Excerpted data Start Marker

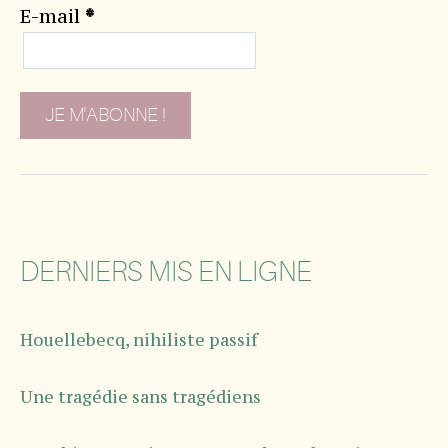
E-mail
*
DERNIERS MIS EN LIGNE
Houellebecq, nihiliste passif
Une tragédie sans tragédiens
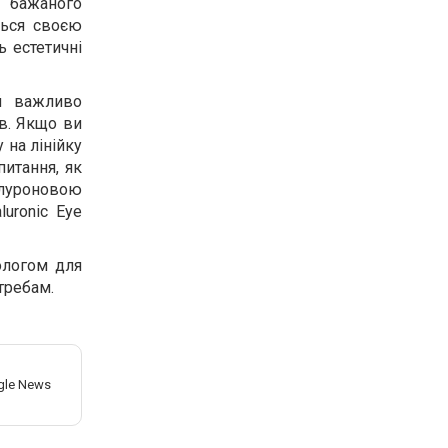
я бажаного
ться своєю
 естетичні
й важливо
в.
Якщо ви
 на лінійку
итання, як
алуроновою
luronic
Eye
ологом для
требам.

Excerpted data End Marker
Excerpted data Start Marker

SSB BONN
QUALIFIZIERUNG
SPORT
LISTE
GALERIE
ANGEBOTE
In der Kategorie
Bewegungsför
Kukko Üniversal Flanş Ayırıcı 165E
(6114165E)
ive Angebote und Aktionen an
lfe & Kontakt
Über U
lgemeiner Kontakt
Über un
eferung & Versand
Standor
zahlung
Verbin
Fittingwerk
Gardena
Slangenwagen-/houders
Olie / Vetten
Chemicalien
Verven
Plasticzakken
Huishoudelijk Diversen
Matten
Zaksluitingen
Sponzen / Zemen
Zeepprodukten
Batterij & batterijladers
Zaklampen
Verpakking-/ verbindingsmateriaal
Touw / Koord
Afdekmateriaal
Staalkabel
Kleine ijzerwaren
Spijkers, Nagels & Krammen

Excerpted data End Marker

Above are the records; repeat exactly the lines from the one holding "Bewegungsför" down to the one holding "Batterij & batterijladers", end lines included.

* Result of the task
Bewegungsför
Kukko Üniversal Flanş Ayırıcı 165E
(6114165E)
ive Angebote und Aktionen an
lfe & Kontakt
Über U
lgemeiner Kontakt
Über un
eferung & Versand
Standor
zahlung
Verbin
Fittingwerk
Gardena
Slangenwagen-/houders
Olie / Vetten
Chemicalien
Verven
Plasticzakken
Huishoudelijk Diversen
Matten
Zaksluitingen
Sponzen / Zemen
Zeepprodukten
Batterij & batterijladers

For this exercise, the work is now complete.